Searching for a New Center: U.S. Securities Markets in Transition
Economic Review, Vol. 89, No. 4, 2004
Technological challenges, governance issues, competitive pressures, and questions about the oversight of trading practices are but a few of the many forces besetting U.S. equity markets. This article outlines some important issues surrounding the evolving structure of the U.S. equity markets and offers some alternative regulatory approaches that might be more consistent with this new competitive environment.
Crafted more than a quarter-century ago in a time of dominant markets interacting with smaller competitors, the National Market System (NMS) was based on a one-size-fits-all approach in which all trade orders were to be treated equally. Over time, technology has enabled the development of new trading systems and dramatically expanded the number of potential competitors. In addition, the traditional market structure of member-owned cooperatives has given way to corporate ownership, which poses challenges for the self-regulatory structure underlying equity market supervision.
Within this new environment, how should markets compete, how should they be linked, and how should they be regulated? To address these questions, the author discusses several pressing issues, such as price-time priority rules, liquidity rebates, tape revenue, pricing increments, and access fees, as well as more general issues such as the viability of self-regulation.

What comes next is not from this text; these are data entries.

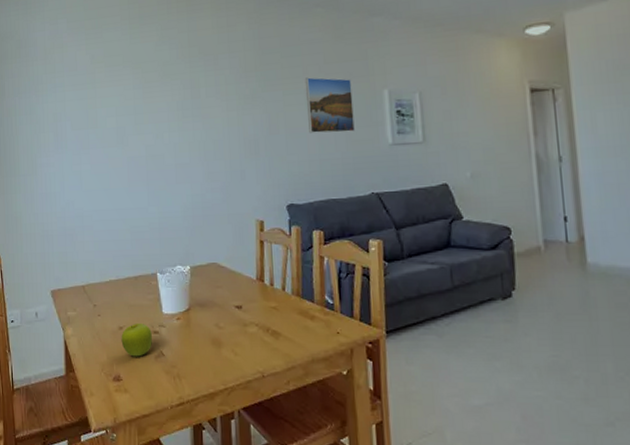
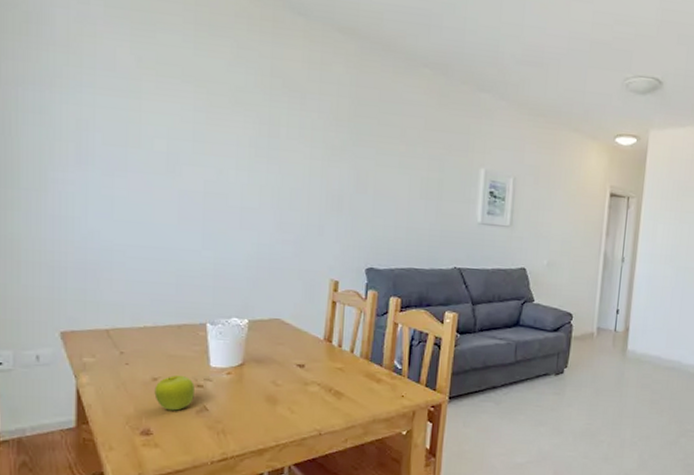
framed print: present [304,77,355,133] -> none [399,140,450,205]

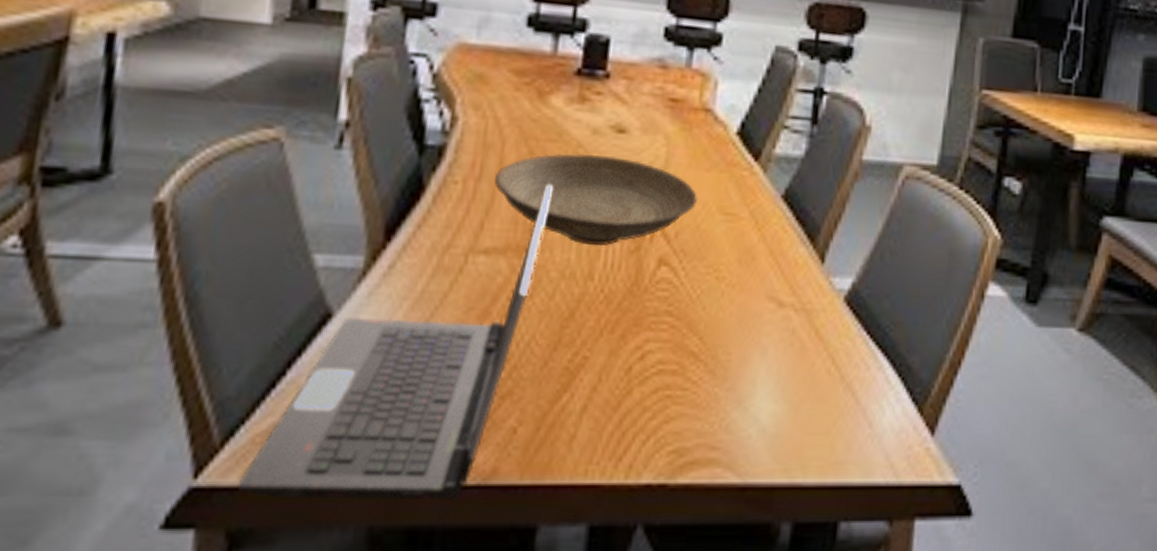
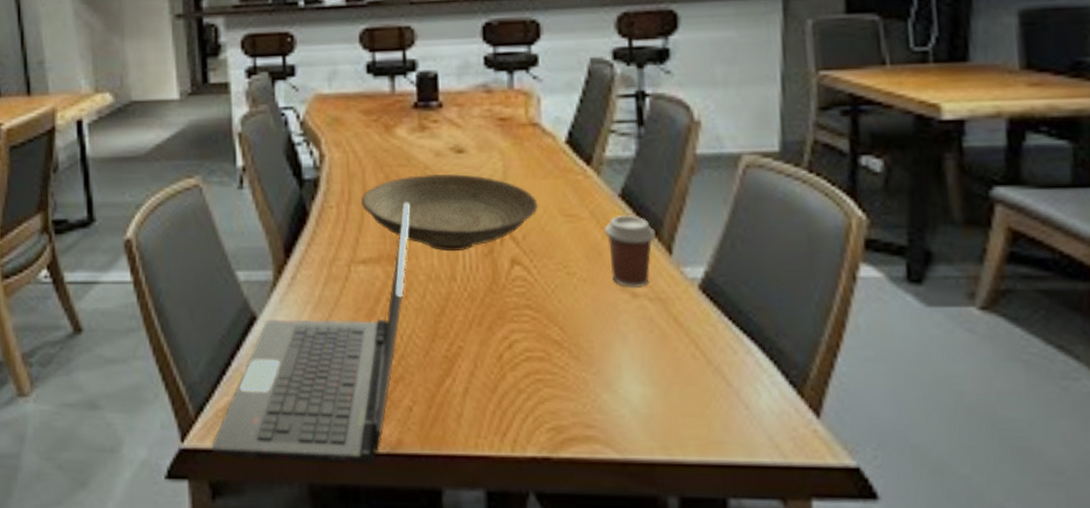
coffee cup: none [761,217,812,298] -> present [605,214,656,289]

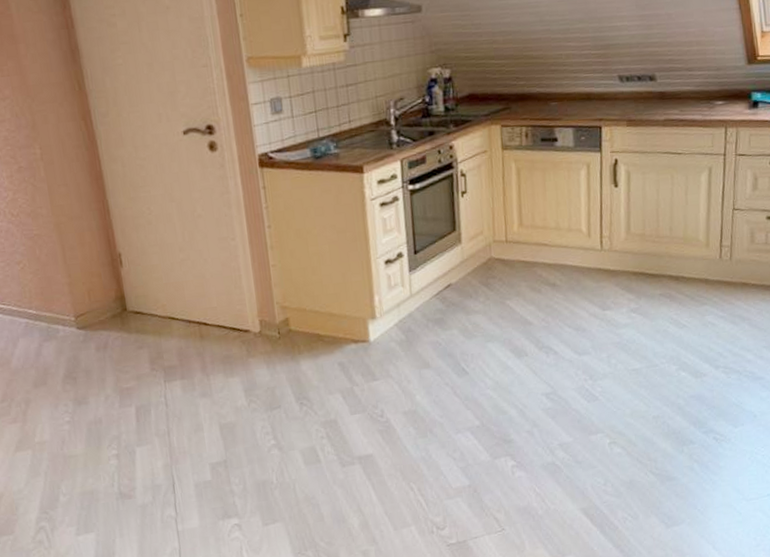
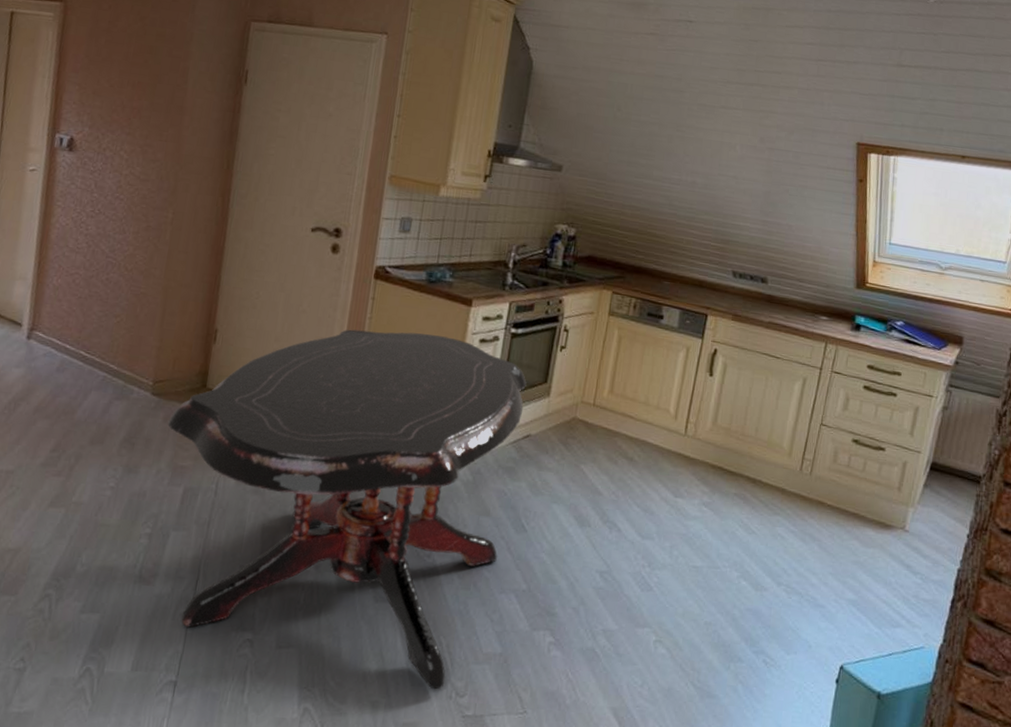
dining table: none [101,208,446,529] -> present [168,329,527,690]

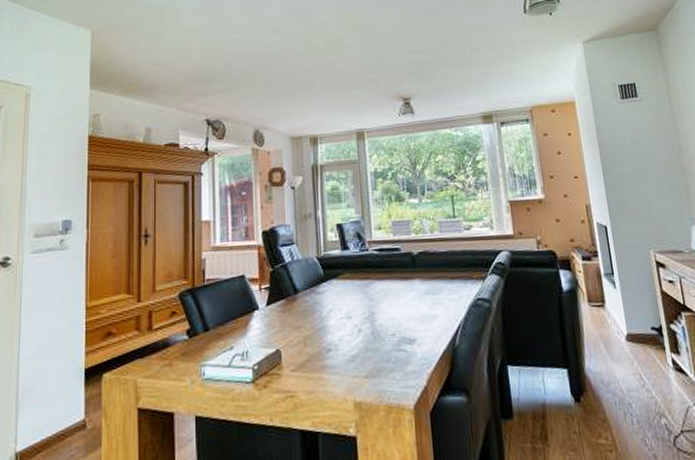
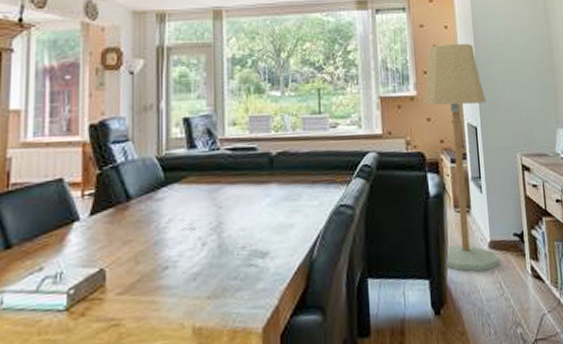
floor lamp: none [551,148,638,363] -> present [423,43,499,272]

The Securities and Exchange Commission's proposed Regulation NMS is a promising start toward addressing the current market structure's needs. But the author feels that its changes are piecemeal and do not go deep enough to develop a new vision consistent with the current economic realities of equity markets. Where direction is most needed, she concludes, is at the firm level, where regulation must provide oversight to ensure fair and appropriate behavior.